Post washroom I enter and immediately there's a bar to my right, but I decide to go further in and hit the main bar, so I can check the place out more, and there's more people. I go to the main bar and spend a few minutes looking around and scoping it out. Then I move to the right to order, Vodka Water - what else?
Well, Europe hasn't heard of Vodka waters yet, and I decide after checking out the bartender that she's not in the mood for my drink order, so I make my way over to the left to check out the fridge and get the name of a beer so I don't look like a total foreigner. Two people are in front of me ordering and then taking their sweet ass time to move - I silently curse them. Then as they turn to leave I recognize the girl. She moved into my hostel room (Wombats, where I met Sarah) on the Saturday night as well, but I only met her on the Sunday and only just in passing had a few words with her.
Seriously. How effing random (in an attempt to keep this blog mother friendly I like to limit my actual swears)
She was staying at the hostel for a few days while looking for a place in Vienna as she starts school in October. In the meantime she went back to wherever she's from (somewhere in Germany) and had just came back to Vienna today, then had made plans with some dude she met in some other random scenario (that's just too much to explain right now) and they'd arrived almost the exact same time that I did, placing them in front of me at the bar at that exact moment.
So I spent the night with them, it was tame, since by the time all of this took place it was already midnight (I ended up missing the subway and taking a bus) so we only had a drink, but Nadia (that's the girl) and I made plans to meet up tomorrow.

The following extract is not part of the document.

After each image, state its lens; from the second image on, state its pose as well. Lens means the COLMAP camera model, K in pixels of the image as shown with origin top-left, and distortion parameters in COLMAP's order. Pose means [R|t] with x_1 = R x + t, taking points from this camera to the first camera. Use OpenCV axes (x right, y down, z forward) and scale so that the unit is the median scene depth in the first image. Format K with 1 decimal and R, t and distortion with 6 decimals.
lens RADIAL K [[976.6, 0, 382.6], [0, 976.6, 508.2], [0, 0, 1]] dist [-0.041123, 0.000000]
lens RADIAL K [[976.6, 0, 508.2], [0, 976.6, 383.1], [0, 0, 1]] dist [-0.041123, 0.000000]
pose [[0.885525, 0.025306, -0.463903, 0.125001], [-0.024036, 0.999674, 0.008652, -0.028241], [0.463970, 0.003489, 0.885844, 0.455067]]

So you see? all I could think about the whole night is, what if I had left when I said I was going to, or turned back to check the door? What if I had gotten off to avoid wino? What if I had chosen to risk my health and use that Atm, or to put my bladder to the test? What if I wimped out and didn't go out at all? (shout out to Marce and Steve for the encouragement)

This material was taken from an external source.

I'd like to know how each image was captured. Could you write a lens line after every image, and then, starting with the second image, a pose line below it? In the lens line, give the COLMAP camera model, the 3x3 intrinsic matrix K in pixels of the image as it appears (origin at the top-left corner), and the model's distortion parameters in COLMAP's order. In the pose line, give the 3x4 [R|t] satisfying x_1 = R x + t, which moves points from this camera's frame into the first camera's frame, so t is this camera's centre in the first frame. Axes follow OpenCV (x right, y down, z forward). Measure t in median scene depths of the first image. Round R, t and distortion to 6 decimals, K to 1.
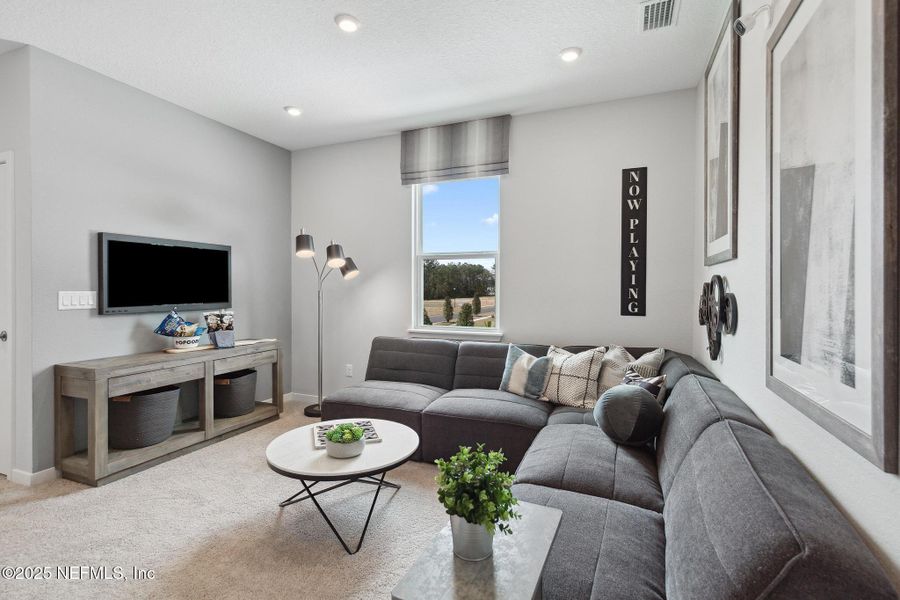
lens RADIAL K [[426.0, 0, 451.1], [0, 426.0, 288.5], [0, 0, 1]] dist [0.001810, 0.000190]
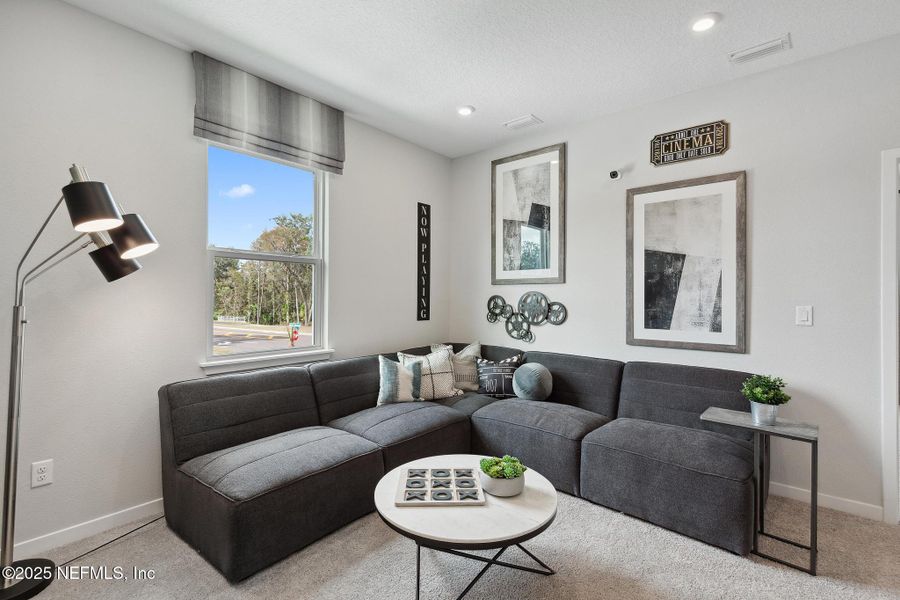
lens RADIAL K [[412.5, 0, 450.0], [0, 412.5, 300.0], [0, 0, 1]] dist [-0.000130, -0.000396]
pose [[0.294355, -0.008753, 0.955656, -0.715552], [-0.000814, 0.999955, 0.009410, -0.008384], [-0.955696, -0.003548, 0.294335, 0.562969]]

And I know you could pretty much say that about every situation in life, which would just be crazy, but that brings us right back to the beginning, to how I'm a fair ways into crazy town.

that's all really.

(are you thinking about what your life would be like if you hadn't of wasted 10 minutes reading this nonsense blog?)

it's about time I head to not sleep. Hope you all are having a great weekend.

p.s. I took a break from thinking about all of this, to think about how sweet it would be to come home and share a bowl of alphagetti with bread and butter. it's been a long time since I woke up with a burnt tongue.